*** Block opens ***

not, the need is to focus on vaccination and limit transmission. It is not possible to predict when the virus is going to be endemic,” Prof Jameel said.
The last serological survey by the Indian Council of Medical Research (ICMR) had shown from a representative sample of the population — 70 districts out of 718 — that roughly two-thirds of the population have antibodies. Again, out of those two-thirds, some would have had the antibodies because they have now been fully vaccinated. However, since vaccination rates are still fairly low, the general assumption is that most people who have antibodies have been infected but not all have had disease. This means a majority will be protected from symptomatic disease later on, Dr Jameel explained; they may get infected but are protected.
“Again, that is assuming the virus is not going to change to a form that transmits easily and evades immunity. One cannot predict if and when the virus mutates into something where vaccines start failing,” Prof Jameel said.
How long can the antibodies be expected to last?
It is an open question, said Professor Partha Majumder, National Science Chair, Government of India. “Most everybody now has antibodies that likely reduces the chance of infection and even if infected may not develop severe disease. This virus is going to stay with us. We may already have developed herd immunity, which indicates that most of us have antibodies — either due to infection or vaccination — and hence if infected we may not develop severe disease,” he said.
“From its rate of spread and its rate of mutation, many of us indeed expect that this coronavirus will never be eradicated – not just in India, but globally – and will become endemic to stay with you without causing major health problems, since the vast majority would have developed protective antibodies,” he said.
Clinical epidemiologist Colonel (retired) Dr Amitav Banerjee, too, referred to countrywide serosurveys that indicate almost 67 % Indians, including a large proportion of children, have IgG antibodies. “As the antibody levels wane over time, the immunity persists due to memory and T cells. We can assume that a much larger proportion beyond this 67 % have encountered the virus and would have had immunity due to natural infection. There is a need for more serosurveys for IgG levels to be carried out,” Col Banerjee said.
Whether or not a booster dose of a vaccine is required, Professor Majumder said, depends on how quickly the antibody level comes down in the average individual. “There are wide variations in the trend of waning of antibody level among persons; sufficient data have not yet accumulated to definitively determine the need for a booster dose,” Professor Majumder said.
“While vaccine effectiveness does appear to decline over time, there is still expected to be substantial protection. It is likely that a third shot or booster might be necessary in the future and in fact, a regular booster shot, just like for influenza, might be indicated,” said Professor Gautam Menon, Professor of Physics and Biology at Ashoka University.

*** Block closes ***
*** Block opens ***

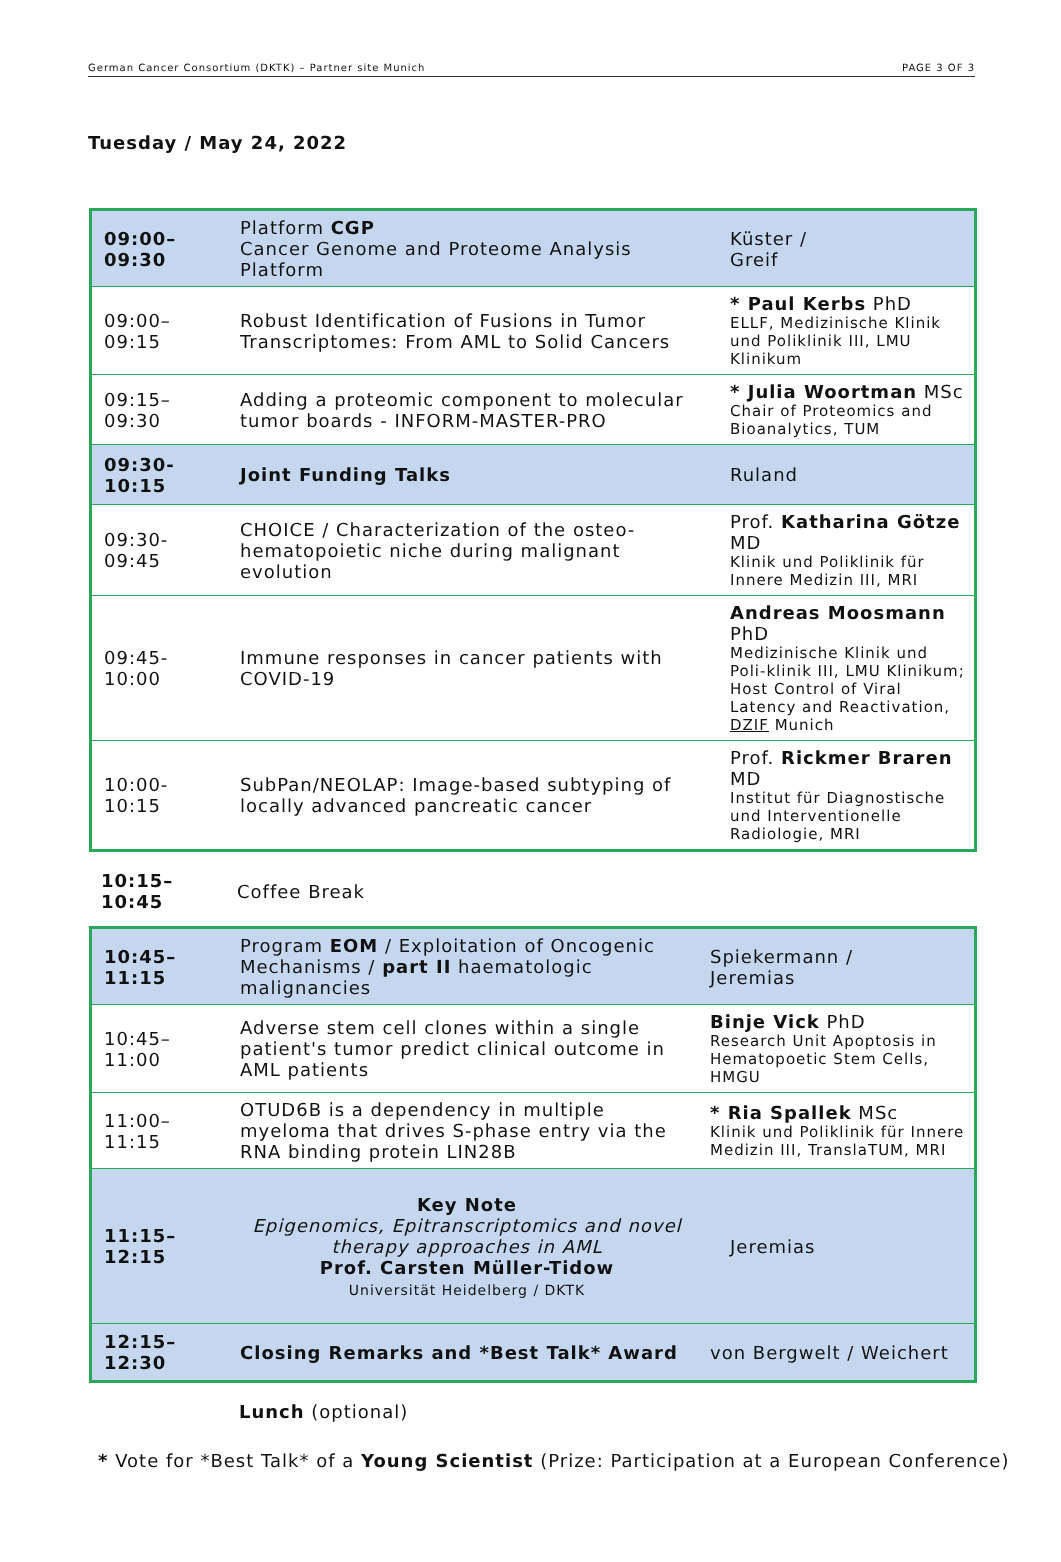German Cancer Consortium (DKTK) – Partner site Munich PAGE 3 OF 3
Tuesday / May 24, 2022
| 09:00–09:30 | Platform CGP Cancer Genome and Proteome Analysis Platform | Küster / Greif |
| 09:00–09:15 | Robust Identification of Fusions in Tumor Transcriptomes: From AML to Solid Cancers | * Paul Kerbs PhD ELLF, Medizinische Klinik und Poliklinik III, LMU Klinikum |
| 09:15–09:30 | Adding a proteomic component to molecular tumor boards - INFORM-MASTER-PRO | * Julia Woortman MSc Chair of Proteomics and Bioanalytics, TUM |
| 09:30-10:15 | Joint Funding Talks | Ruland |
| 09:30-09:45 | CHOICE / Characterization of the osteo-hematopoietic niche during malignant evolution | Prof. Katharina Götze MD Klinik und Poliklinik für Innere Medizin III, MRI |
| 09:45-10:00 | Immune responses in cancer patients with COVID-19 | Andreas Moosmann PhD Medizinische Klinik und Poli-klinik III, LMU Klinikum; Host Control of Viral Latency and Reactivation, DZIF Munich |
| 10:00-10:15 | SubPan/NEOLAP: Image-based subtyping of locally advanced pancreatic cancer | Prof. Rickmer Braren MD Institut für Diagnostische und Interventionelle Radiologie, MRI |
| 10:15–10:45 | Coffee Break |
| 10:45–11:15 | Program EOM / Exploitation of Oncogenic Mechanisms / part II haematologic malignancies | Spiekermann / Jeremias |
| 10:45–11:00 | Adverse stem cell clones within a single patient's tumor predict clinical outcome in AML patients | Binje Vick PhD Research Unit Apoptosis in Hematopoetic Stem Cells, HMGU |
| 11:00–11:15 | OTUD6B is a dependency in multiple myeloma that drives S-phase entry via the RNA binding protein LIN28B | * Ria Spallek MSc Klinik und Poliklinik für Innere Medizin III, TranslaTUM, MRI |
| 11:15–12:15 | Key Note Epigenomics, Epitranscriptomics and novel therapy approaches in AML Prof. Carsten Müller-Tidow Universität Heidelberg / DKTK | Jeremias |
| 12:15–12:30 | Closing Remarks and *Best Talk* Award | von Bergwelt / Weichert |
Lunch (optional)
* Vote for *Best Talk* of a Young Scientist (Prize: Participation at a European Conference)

*** Block closes ***

The entries above hold the needed span. Transcribe exactly the lines from the one with "Coffee Break |" to the one with "a European Conference)", both included.

| 10:15–10:45 | Coffee Break |
| 10:45–11:15 | Program EOM / Exploitation of Oncogenic Mechanisms / part II haematologic malignancies | Spiekermann / Jeremias |
| 10:45–11:00 | Adverse stem cell clones within a single patient's tumor predict clinical outcome in AML patients | Binje Vick PhD Research Unit Apoptosis in Hematopoetic Stem Cells, HMGU |
| 11:00–11:15 | OTUD6B is a dependency in multiple myeloma that drives S-phase entry via the RNA binding protein LIN28B | * Ria Spallek MSc Klinik und Poliklinik für Innere Medizin III, TranslaTUM, MRI |
| 11:15–12:15 | Key Note Epigenomics, Epitranscriptomics and novel therapy approaches in AML Prof. Carsten Müller-Tidow Universität Heidelberg / DKTK | Jeremias |
| 12:15–12:30 | Closing Remarks and *Best Talk* Award | von Bergwelt / Weichert |
Lunch (optional)
* Vote for *Best Talk* of a Young Scientist (Prize: Participation at a European Conference)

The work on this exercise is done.